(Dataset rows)
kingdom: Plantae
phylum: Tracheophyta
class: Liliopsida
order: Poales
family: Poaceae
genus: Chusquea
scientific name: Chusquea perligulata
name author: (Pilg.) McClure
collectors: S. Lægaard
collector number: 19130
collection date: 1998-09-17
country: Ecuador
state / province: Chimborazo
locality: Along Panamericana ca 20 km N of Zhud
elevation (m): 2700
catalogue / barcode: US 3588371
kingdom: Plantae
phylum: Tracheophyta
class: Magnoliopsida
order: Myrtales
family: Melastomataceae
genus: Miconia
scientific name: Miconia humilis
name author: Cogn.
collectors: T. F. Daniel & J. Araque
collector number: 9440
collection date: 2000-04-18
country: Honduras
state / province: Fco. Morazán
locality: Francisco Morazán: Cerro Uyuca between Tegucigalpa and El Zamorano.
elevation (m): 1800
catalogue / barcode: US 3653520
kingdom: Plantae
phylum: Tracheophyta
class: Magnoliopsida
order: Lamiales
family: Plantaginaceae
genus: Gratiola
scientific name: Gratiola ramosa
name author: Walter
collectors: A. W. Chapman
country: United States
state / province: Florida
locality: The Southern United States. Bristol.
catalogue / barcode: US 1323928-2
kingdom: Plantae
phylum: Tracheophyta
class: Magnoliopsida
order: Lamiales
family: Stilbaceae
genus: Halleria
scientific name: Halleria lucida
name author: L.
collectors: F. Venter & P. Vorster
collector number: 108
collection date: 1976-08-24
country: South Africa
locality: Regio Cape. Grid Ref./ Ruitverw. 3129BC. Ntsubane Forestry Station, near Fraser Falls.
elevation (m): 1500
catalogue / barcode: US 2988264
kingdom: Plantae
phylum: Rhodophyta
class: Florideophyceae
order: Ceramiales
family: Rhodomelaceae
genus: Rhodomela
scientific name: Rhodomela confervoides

• [SHORT EXERCISE]: Reproduce all of the lines above word for word, with nothing changed.

• [THE OUTPUT]:
kingdom: Plantae
phylum: Tracheophyta
class: Liliopsida
order: Poales
family: Poaceae
genus: Chusquea
scientific name: Chusquea perligulata
name author: (Pilg.) McClure
collectors: S. Lægaard
collector number: 19130
collection date: 1998-09-17
country: Ecuador
state / province: Chimborazo
locality: Along Panamericana ca 20 km N of Zhud
elevation (m): 2700
catalogue / barcode: US 3588371
kingdom: Plantae
phylum: Tracheophyta
class: Magnoliopsida
order: Myrtales
family: Melastomataceae
genus: Miconia
scientific name: Miconia humilis
name author: Cogn.
collectors: T. F. Daniel & J. Araque
collector number: 9440
collection date: 2000-04-18
country: Honduras
state / province: Fco. Morazán
locality: Francisco Morazán: Cerro Uyuca between Tegucigalpa and El Zamorano.
elevation (m): 1800
catalogue / barcode: US 3653520
kingdom: Plantae
phylum: Tracheophyta
class: Magnoliopsida
order: Lamiales
family: Plantaginaceae
genus: Gratiola
scientific name: Gratiola ramosa
name author: Walter
collectors: A. W. Chapman
country: United States
state / province: Florida
locality: The Southern United States. Bristol.
catalogue / barcode: US 1323928-2
kingdom: Plantae
phylum: Tracheophyta
class: Magnoliopsida
order: Lamiales
family: Stilbaceae
genus: Halleria
scientific name: Halleria lucida
name author: L.
collectors: F. Venter & P. Vorster
collector number: 108
collection date: 1976-08-24
country: South Africa
locality: Regio Cape. Grid Ref./ Ruitverw. 3129BC. Ntsubane Forestry Station, near Fraser Falls.
elevation (m): 1500
catalogue / barcode: US 2988264
kingdom: Plantae
phylum: Rhodophyta
class: Florideophyceae
order: Ceramiales
family: Rhodomelaceae
genus: Rhodomela
scientific name: Rhodomela confervoides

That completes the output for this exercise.